I don’t move. My feet might as well be nailed to the floor. The cloth in my hand slips, falls to the ground without a sound as I stare at this man in front of me—his body broken and bleeding, voice strung out, trembling from loss and hope all tangled together—and I don’t recognize him.
Who the hell are you?
His smile falters. Just a flicker—but it’s there. His eyes drop, tracing past me to the coffee table. To the NDA file I left open. The classified words that spilled everything he wouldn’t.
He stills. The energy drains from him in an instant, like the sight of that paper pulls him back to earth. His voice drops to a whisper that feels like it’s meant for just me.
“Baby…”
I flinch. God, I flinch so hard I feel it in my bones. I didn’t mean to. I didn’t want to. But the word hits like a bruise, and my body reacts before my mind can stop it.
His face crumples—not with anger. Not with frustration. Just hurt. A hurt so raw it carves new cracks into the man already falling apart in front of me.
“I was going to tell you, I swear. But this—” he gestures to himself, to the blood, to the carnage stitched into his skin, “—this is what I come from. And I thought if I told you, if I let you see all of it too soon, you’d run. Do you—do you know how hard it was choosing between the family that raised me and you?”
I want to scream at him. Tell him that he doesn’t get to make that choice for me. That he doesn’t get to protect me by keeping me in the dark and then expect me to light the way for him when he stumbles home half-dead. Yet, even in my fury, some twisted part of me understands. His world is brutal. Secretive. It chews people up and spits them out soulless. It made him this.
He steps forward.
I step back, and it makes him pause like I just hit him.
“I know how this looks—God, I know how it looks. But this doesn’t make mehim. I’m not bad.”
My lips part, the edges of words forming—but I don’t get to speak. The front door slams open with a crack of splintered wood and torn hinges.
“Moe!” Caspian’s voice booms through the house like a goddamn thunderclap. Sam and Cordelia push in behind him, guns drawn, scanning corners like we’re still in enemy territory. Laura rushes in seconds later, Jasmine on her heels, and their eyes go wide the second they see Moe.

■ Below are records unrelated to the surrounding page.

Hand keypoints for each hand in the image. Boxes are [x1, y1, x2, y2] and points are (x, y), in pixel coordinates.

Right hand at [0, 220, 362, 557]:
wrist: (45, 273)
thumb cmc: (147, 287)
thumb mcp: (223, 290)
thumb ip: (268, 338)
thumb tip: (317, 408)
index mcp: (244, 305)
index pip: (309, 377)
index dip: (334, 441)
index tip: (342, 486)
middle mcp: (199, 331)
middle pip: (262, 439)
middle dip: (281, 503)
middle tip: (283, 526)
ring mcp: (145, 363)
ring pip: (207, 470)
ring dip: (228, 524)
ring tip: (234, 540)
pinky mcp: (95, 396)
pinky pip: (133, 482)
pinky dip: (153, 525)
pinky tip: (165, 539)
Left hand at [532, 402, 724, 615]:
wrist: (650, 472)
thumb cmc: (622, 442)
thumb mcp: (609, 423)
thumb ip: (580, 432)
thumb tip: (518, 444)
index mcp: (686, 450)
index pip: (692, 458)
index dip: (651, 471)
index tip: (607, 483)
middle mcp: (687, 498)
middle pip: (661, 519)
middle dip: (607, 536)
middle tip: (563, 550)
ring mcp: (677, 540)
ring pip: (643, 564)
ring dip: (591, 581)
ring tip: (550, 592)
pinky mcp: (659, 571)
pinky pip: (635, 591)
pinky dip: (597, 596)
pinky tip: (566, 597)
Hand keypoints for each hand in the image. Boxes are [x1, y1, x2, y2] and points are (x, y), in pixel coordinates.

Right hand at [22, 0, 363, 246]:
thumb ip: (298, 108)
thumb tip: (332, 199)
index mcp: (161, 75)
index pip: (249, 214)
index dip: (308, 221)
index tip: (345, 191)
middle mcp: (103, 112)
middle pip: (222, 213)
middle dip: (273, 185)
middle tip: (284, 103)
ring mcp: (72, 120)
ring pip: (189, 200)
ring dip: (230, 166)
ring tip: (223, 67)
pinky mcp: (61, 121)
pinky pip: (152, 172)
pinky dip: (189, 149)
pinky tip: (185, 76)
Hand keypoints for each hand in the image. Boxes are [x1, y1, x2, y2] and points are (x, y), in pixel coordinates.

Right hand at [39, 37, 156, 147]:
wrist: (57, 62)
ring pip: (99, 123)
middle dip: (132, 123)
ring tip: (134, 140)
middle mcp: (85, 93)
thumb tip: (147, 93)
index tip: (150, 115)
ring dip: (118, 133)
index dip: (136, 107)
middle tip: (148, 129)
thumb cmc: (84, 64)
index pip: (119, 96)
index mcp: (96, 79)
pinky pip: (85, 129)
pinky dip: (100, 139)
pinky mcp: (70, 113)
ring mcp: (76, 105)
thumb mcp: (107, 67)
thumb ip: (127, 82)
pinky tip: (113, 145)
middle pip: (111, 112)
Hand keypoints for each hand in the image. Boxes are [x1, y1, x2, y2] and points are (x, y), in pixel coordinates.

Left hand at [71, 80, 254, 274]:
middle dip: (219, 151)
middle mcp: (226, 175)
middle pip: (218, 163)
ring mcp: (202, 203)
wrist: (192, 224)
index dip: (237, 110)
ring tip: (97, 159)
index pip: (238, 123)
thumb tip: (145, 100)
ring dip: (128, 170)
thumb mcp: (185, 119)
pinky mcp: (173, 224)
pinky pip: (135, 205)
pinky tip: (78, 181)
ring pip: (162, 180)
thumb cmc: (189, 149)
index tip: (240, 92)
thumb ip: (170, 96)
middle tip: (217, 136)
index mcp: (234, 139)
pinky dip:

“Please don’t look at me like that…” He chokes, his voice unraveling.
“Moe—what the fuck—” Caspian yells, going still when he registers the damage.
“He uh–” I clear my throat forcing my focus away from Moe, “He came in like that.”

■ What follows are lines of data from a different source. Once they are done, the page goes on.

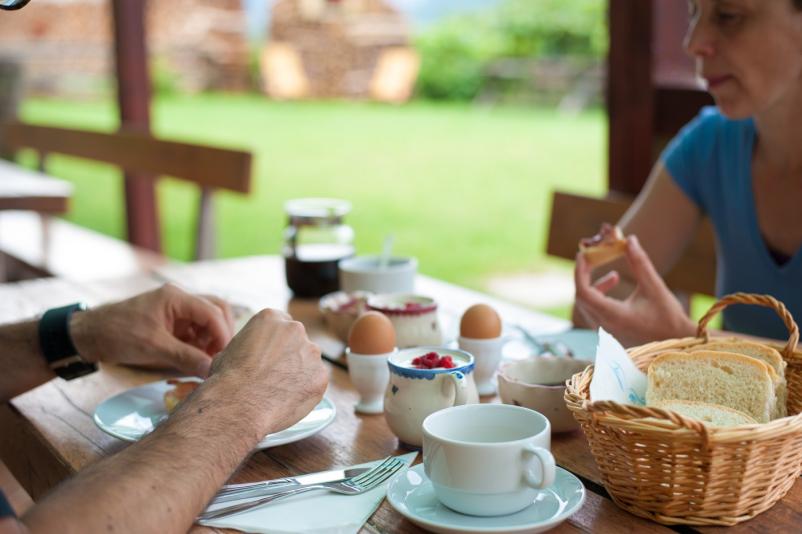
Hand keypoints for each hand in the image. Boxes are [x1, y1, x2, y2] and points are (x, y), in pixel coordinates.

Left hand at [70, 284, 234, 376]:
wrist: (90, 335)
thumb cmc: (118, 335)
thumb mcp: (153, 347)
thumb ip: (185, 357)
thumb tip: (212, 370)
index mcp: (176, 297)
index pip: (212, 311)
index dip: (223, 334)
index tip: (226, 356)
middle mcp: (180, 300)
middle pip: (215, 311)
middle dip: (221, 334)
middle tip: (220, 357)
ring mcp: (177, 311)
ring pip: (207, 321)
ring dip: (211, 340)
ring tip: (208, 360)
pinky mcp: (172, 324)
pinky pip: (195, 331)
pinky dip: (200, 344)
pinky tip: (197, 359)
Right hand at [208, 309, 328, 435]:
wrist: (240, 404)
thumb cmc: (228, 379)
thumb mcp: (229, 350)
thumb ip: (248, 346)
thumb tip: (249, 355)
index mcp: (270, 318)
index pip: (281, 323)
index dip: (276, 342)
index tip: (272, 355)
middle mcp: (295, 329)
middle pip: (298, 341)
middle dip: (290, 356)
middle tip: (276, 376)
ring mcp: (311, 351)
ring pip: (309, 362)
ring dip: (299, 372)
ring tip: (280, 391)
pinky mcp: (321, 375)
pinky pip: (316, 381)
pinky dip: (307, 390)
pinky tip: (289, 400)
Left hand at [574, 235, 695, 346]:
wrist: (679, 345)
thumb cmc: (669, 318)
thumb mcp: (655, 287)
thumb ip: (640, 263)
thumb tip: (629, 240)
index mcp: (612, 316)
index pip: (583, 292)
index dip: (580, 272)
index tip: (583, 254)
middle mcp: (604, 327)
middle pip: (581, 298)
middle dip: (585, 276)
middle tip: (594, 259)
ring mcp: (605, 333)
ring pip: (587, 305)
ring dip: (595, 287)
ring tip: (614, 275)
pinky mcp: (609, 334)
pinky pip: (594, 312)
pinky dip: (599, 297)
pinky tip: (615, 285)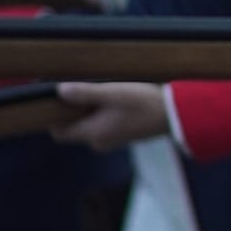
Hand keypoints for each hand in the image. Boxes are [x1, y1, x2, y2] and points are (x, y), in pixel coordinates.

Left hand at [53, 82, 168, 151]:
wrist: (177, 115)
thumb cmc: (144, 103)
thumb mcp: (113, 93)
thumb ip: (84, 93)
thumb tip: (59, 91)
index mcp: (93, 134)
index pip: (59, 133)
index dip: (54, 117)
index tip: (58, 99)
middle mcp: (100, 141)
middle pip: (74, 128)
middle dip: (74, 111)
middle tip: (82, 89)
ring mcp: (113, 140)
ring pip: (90, 125)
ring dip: (91, 110)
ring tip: (103, 90)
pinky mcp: (125, 135)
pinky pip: (105, 125)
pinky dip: (105, 113)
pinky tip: (117, 98)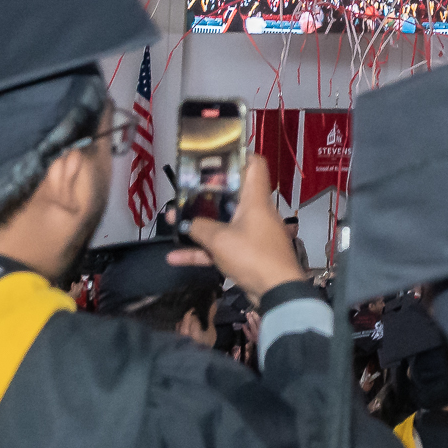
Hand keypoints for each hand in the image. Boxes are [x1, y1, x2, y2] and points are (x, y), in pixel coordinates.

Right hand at [176, 152, 310, 299]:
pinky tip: (175, 258)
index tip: (216, 157)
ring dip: (199, 225)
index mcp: (255, 199)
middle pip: (232, 195)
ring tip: (171, 223)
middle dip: (206, 195)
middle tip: (184, 193)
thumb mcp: (220, 240)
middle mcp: (255, 212)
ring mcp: (251, 234)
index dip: (238, 156)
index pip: (255, 165)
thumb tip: (186, 222)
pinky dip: (202, 252)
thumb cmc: (252, 256)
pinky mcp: (247, 254)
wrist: (276, 292)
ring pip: (222, 223)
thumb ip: (199, 228)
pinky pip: (221, 247)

I can feel it, his stare burning into the side of my face like he's trying to read if I’m saying it as a triggered response from the sins I’ve committed or if I’m just trying to break the invisible string that's tying me to him.
“Clear!” Sharkie yells from down the hall making me jump and Moe, trying to step towards me, pulls my attention again just in time to watch him stumble.

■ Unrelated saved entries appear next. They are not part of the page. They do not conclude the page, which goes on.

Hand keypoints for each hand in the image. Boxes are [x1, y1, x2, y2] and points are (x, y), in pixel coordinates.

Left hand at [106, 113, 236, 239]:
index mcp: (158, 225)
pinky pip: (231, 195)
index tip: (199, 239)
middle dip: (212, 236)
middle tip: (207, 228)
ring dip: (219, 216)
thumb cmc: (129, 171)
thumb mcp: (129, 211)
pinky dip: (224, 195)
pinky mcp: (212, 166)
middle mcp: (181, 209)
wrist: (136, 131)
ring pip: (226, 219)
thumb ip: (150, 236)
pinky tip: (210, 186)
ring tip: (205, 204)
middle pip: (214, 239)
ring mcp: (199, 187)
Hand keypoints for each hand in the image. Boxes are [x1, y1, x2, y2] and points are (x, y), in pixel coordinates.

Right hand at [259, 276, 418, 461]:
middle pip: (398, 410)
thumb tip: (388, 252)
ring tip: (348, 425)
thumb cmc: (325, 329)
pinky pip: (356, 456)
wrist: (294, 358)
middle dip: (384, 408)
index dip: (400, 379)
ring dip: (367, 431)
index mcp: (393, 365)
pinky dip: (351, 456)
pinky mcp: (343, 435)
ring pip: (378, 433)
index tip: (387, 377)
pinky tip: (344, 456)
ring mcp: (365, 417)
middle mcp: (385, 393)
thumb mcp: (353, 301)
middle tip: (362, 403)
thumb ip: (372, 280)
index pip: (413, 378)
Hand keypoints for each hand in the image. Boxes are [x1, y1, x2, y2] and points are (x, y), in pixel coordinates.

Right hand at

“Jesus Christ, he’s hit. He’s not patched. He didn’t even check in—what the fuck were you thinking?!” Caspian barrels forward and catches Moe just before he hits the floor. Blood smears across both of them. Moe’s practically deadweight as Caspian hoists him upright.
“Clear!” Sam matches as he rushes past Laura and Jasmine back into the living room.
“Why the fuck didn’t you go to medical?” Caspian growls, shaking him gently, panic slipping through the cracks in his voice.
“I was following my light home,” Moe breathes. He says it like it’s a fact. Like it’s a prayer. Like it was always supposed to be me. It feels as if my chest is caving in on itself. I'd love to have the fucking opportunity to google what the natural human response to all these emotions would be, but obviously that's not an option. I raise my arm to my cheek, feeling the heat and wet streak burn into my arm like a memory as I wipe away the tears I’m sure are falling but I can't feel.
Caspian curses under his breath, shoving his shoulder under Moe’s arm, struggling to hold him upright. “We need pressure on this now. Sam—get the med bag. Laura, gauze. Jasmine, stabilize the leg if you can.”
“Raylen…” he says, soft and aching. “Baby, please.”